<<<<
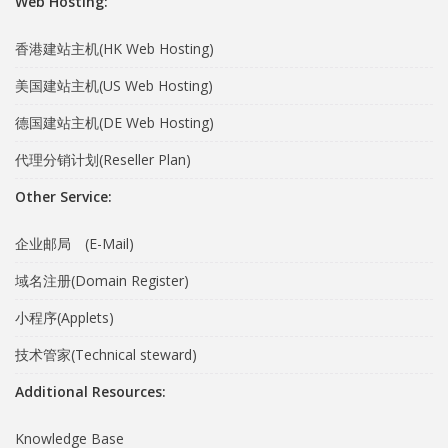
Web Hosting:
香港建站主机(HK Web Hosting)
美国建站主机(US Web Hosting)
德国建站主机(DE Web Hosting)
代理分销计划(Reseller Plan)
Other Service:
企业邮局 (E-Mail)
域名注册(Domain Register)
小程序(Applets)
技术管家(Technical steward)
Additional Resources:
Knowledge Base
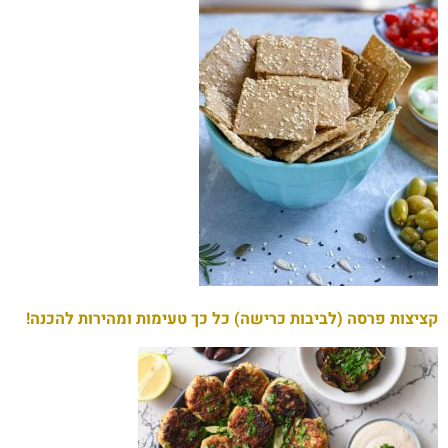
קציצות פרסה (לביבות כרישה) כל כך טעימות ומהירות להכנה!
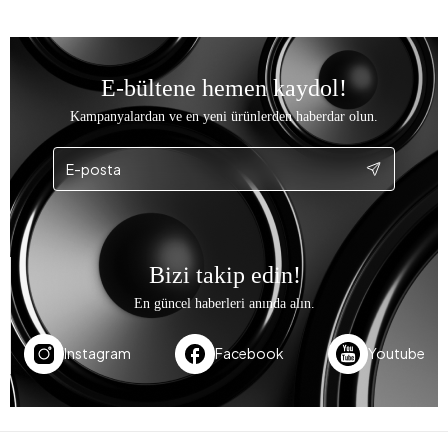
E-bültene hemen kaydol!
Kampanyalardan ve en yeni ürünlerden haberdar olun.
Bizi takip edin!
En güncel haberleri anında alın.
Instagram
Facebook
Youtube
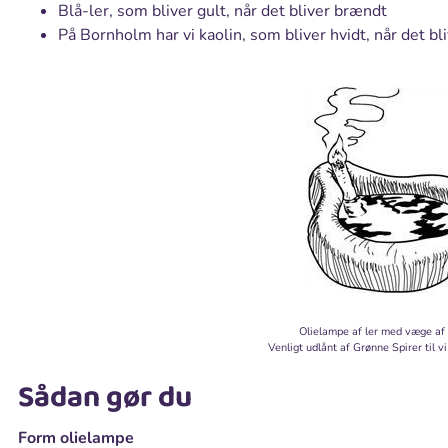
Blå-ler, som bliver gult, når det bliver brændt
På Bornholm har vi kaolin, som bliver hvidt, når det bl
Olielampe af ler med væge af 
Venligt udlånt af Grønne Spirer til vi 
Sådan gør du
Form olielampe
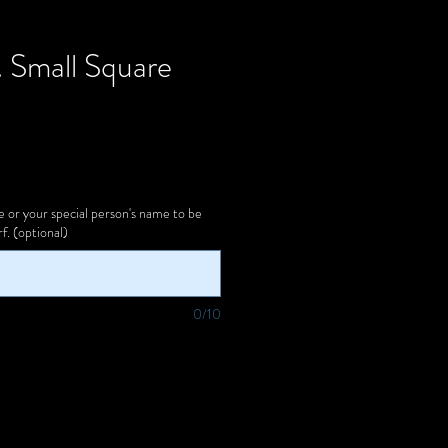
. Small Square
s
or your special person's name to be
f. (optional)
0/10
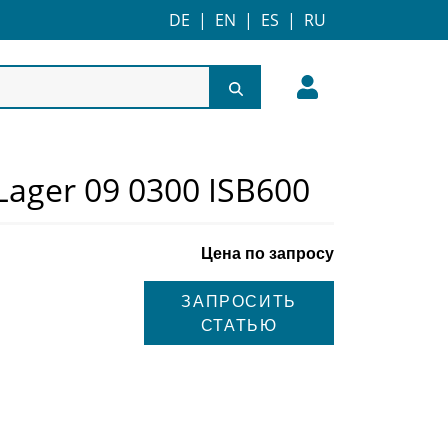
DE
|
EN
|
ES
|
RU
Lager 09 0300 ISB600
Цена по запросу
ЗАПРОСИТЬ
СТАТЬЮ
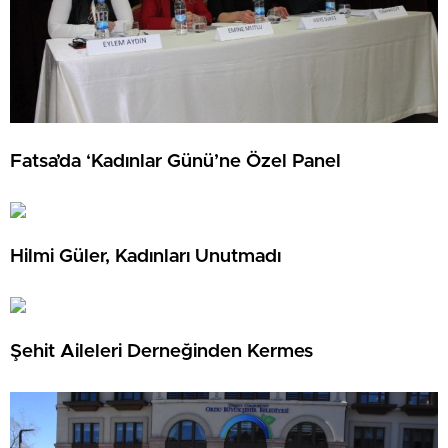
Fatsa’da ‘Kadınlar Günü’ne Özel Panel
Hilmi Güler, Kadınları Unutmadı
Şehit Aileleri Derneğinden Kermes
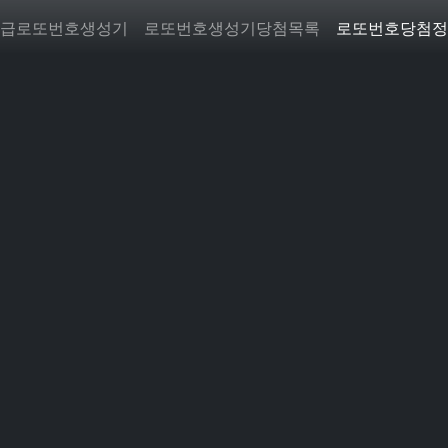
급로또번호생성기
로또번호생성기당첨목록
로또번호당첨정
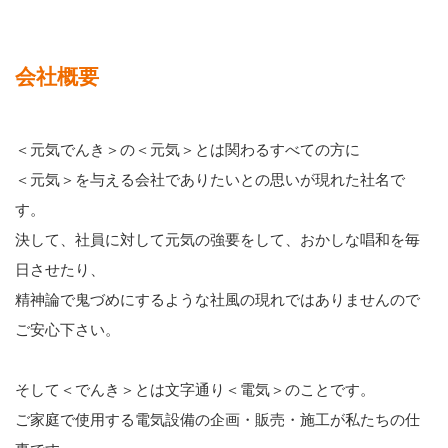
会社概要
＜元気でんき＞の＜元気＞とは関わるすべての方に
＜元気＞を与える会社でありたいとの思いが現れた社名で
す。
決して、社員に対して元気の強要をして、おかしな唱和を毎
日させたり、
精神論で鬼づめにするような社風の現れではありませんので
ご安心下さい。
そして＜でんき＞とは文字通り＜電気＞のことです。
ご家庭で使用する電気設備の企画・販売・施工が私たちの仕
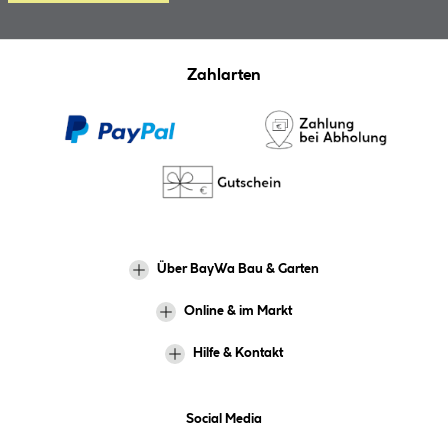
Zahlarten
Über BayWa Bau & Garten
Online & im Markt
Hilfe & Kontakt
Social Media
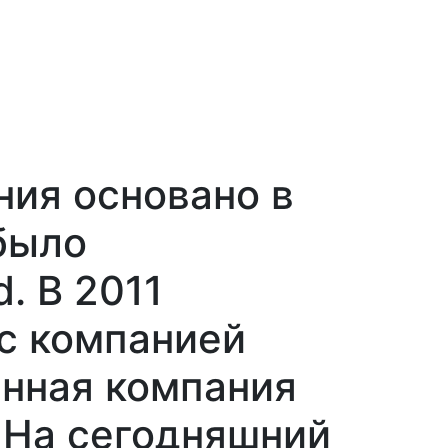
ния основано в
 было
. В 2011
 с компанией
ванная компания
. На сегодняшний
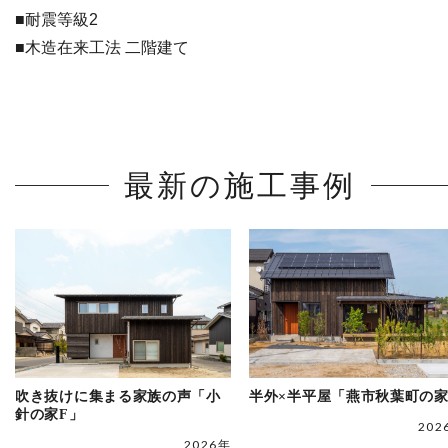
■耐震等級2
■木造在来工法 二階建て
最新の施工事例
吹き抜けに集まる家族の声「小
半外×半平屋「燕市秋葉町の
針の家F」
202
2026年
>>>>
■ WORK TASK: Reproduce precisely the lines of the listing above, from the line containing "決して、社員に対して元気の強要をして、おかしな唱和を毎" to the last line, both ends included. Pictures are to be omitted.

■ SOLUTION TO THE EXERCISE:
決して、社員に対して元気の強要をして、おかしな唱和を毎
日させたり、
精神論で鬼づめにするような社風の現れではありませんので
ご安心下さい。
そして＜でんき＞とは文字通り＜電気＞のことです。
ご家庭で使用する電気設備の企画・販売・施工が私たちの仕
Zahlarten
Über BayWa Bau & Garten
Online & im Markt
Hilfe & Kontakt
Social Media
ния основано в
 было
. В 2011
 с компанией
ванная компания
. На сегодняшний
■耐震等級2
■木造在来工法 二階建て
最新の施工事例
吹き抜けに集まる家族の声「小
半外×半平屋「燕市秋葉町の
針の家F」
202
2026年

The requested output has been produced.